Der Kindesvater hatte die Vaterschaft für das Kind anerkannt. Die Kindesmutter hatte zwei weitere Kinder im Alter von zwei und drei Jahren, die nicht bei ihr lebten und anderweitig untergebracht waren. Sie zeigte seit der Geburt kein Interesse an der Erziehung, Pflege und Betreuung ihres im Jahre 2007 geborenen Kindes, obgleich sie bis zum Jahreswechsel 2007/2008 im Haushalt ihrer Mutter im gleichen Hause gewohnt hatte.
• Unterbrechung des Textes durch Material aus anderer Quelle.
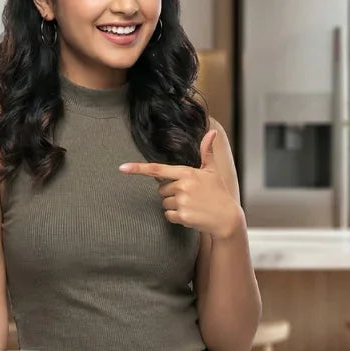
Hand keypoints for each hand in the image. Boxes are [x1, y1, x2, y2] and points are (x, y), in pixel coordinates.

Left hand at [118, 128, 244, 240]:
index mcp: (188, 173)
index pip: (157, 170)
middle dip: (171, 193)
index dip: (138, 168)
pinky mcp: (182, 216)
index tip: (122, 168)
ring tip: (191, 205)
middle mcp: (183, 186)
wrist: (227, 218)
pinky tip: (190, 215)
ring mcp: (182, 202)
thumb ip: (206, 152)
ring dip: (174, 205)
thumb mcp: (212, 171)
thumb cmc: (218, 192)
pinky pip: (168, 215)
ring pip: (164, 203)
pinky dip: (176, 217)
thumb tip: (211, 132)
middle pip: (161, 190)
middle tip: (189, 195)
Die Großmutter beantragte vor dem AG das alleinige Sorgerecht für die im Jahre 2007 geborene Tochter, hilfsweise das Aufenthaltsbestimmungsrecht, das Recht zur Vermögenssorge sowie das Recht zur Gesundheitsfürsorge.
Das Jugendamt befürwortete den Entzug des elterlichen Sorgerechts ggü. der Kindesmutter und die Übertragung der elterlichen Sorge auf die Großmutter.
Das AG hat die Kindesmutter, die Großmutter und das Jugendamt am 16.4.2008 persönlich angehört und sodann einen Beschluss verkündet, durch den der Kindesmutter die elterliche Sorge für ihre Tochter entzogen wurde. Zum Vormund wurde die Großmutter bestellt.
Der Beschluss des AG wurde am 22.5.2008 berichtigt und der Kindesmutter das Aufenthaltsbestimmungsrecht, das Recht zur Vermögenssorge, das Recht zur Gesundheitsfürsorge sowie das Recht zur Beantragung sozialer Leistungen für die Tochter entzogen und zum Pfleger die Großmutter bestimmt.
In seiner Begründung hat das AG ausgeführt, die gegebenen Umstände reichten für einen gänzlichen Entzug der elterlichen Sorge nicht aus, da es hier am Grundsatz der Verhältnismäßigkeit fehle. Es gebe als milderes Mittel die teilweise Übertragung bestimmter Maßnahmen der Personensorge auf einen Pfleger. Demzufolge sei ein Pfleger gemäß § 1909 zu bestellen.
Gegen den Beschluss vom 16.4.2008 richtete sich die befristete Beschwerde der Großmutter, mit der sie ihre erstinstanzlichen Anträge weiterverfolgte. Ihr Rechtsmittel blieb erfolglos.
Entscheidung
Das OLG vertrat die Auffassung, die Großmutter sei nicht formell Beteiligte des Verfahrens gemäß § 1666 BGB.
Sie sei nur materiell beteiligt, dies jedoch nur mittelbar. Ein mittelbares Interesse führe jedoch nicht zur formalen Beteiligung am Verfahren, selbst wenn dieses Interesse ein rechtliches sei (OLG Hamburg OLGReport Hamburg 2008, 607).
Eigene Rechte der Großmutter seien durch das vorliegende Sorgerechtsverfahren nicht berührt. § 1666 BGB betreffe Fälle der subjektiven Ungeeignetheit des Sorgerechtsinhabers, die Sorge für das gefährdete Kind ohne Eingreifen des FamG weiter auszuüben. Die §§ 1666 ff. BGB enthielten die Ermächtigung für staatliche Eingriffe in die Personen- und Vermögenssorge der Eltern. Rechte der Großeltern, auch wenn sie aus Art. 6 GG abzuleiten seien, würden durch ein Verfahren gemäß § 1666 BGB nicht direkt berührt.
Gegen eine formelle Beteiligung der Großmutter spreche auch, dass ihr gemäß §§ 621e, 629 Abs. 3 ZPO, 64 Abs. 3 S. 3, 57 Abs. 2 FGG kein Beschwerderecht gegen die Sachentscheidung zustehe. In Familiensachen finde § 57 Abs. 1 Nr. 9 FGG nach § 64 Abs. 3 S. 3 FGG grundsätzlich keine Anwendung. Diese Regelung bewirke, dass der Eintritt der formalen Rechtskraft der Entscheidung nicht lange ungewiss bleibe.
Die Großmutter sei auch als Pflegeperson i.S.d. § 1688 nicht Verfahrensbeteiligte im Verfahren auf Entzug der elterlichen Sorge. Für die formelle Beteiligung reiche es nicht aus, dass sie durch das Verfahren in ihren eigenen Interessen und Befugnissen betroffen sei. Voraussetzung sei vielmehr, dass ihr kraft Gesetzes ein eigenes Antrags- oder zumindest Beschwerderecht zustehe, an dem es hier fehle.
Die Großmutter sei auch nicht beschwerdeberechtigt i.S.v. § 20 FGG. Nach dieser Vorschrift komme die Beschwerde nur bei einem unmittelbaren Eingriff in ein zum Zeitpunkt der Entscheidung bestehendes subjektives Recht in Betracht. An einem derartigen subjektiven Recht fehle es hier.